Since 1971, the old Essex County Jail has sat abandoned and decaying. It has briefly been used as a holding facility for drug offenders, as a stage set for a film about Malcolm X, and as the occasional home for people who prefer the jail’s secluded privacy to the invasive rules of local homeless shelters. Occasional fire and structural decay threaten the buildings that remain. Old inmate records scatter the floor. The decaying architecture is not picturesque or romantic in the way that Alcatraz surveys the bay of San Francisco. And the caved-in roof of the Warden’s House today offers more an image of horror than of comfortable domestic life and pretty gardens. The cells confined few famous people we know of; this was a place for untold stories of immigrants and the urban poor. Walking through these abandoned cellblocks raises questions about who lived here, and the stories these walls would tell if they could speak.

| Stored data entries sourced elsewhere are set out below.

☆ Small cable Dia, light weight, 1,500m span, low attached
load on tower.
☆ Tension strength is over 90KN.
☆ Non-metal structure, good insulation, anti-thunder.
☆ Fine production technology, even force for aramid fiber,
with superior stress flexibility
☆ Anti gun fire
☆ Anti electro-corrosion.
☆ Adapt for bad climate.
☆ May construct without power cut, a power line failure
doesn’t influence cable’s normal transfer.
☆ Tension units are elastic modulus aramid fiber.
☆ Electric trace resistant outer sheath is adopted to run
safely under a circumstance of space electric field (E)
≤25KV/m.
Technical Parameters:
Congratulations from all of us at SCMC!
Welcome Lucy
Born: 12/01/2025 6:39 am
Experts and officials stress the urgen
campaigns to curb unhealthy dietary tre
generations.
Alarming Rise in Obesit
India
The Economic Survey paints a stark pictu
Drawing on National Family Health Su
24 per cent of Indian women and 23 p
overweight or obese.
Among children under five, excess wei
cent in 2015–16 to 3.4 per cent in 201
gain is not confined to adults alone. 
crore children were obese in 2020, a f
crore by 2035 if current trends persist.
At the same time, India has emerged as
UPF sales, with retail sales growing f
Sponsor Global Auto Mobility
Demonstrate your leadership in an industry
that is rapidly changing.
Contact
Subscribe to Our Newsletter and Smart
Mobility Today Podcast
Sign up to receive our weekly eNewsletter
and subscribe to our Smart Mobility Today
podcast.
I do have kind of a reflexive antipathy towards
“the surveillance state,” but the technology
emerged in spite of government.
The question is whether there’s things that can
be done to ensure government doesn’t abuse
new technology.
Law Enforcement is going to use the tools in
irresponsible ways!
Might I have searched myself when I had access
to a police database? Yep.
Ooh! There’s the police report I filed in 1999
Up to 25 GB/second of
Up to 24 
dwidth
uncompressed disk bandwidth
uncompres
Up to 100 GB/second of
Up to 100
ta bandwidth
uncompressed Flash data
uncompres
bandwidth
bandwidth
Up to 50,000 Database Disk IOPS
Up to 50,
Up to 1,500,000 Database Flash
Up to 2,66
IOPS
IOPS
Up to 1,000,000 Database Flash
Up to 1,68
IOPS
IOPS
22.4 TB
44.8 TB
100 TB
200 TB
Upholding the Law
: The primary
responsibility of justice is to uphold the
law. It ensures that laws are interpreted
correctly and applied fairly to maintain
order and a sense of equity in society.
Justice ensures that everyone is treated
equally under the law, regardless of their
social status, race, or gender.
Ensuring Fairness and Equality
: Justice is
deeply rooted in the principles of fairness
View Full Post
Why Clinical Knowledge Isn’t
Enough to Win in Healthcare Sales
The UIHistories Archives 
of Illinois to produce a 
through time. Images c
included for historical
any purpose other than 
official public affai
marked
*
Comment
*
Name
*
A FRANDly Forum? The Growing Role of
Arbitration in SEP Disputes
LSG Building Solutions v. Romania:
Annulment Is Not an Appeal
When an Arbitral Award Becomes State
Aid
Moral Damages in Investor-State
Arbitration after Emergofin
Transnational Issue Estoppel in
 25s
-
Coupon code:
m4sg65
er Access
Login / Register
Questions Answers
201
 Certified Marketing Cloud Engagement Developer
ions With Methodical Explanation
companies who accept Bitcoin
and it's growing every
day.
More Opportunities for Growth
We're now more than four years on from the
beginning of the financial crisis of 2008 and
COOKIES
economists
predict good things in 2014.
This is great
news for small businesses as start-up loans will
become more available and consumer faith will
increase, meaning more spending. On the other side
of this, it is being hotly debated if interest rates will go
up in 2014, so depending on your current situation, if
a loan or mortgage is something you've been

The ability to erect monuments reflects a larger ability to create a historical consensus about the meaning of the place, person, or event that is being remembered. Yet we as a country have not recognized the full human impact of generations of incarceration on minority and immigrant communities. There is no consensus on how best to make amends or reparations for past injustices. In the meantime, the decaying hulk of the old Essex County Jail has waited fifty years in a state of limbo for the day when Newark and this country are ready to confront the legacies of oppression. As a public health, governance, economic, and policing crisis whip this country into turmoil, and as the neighboring New Jersey Institute of Technology continues demolishing dozens of old buildings nearby, time for this old jail is running out.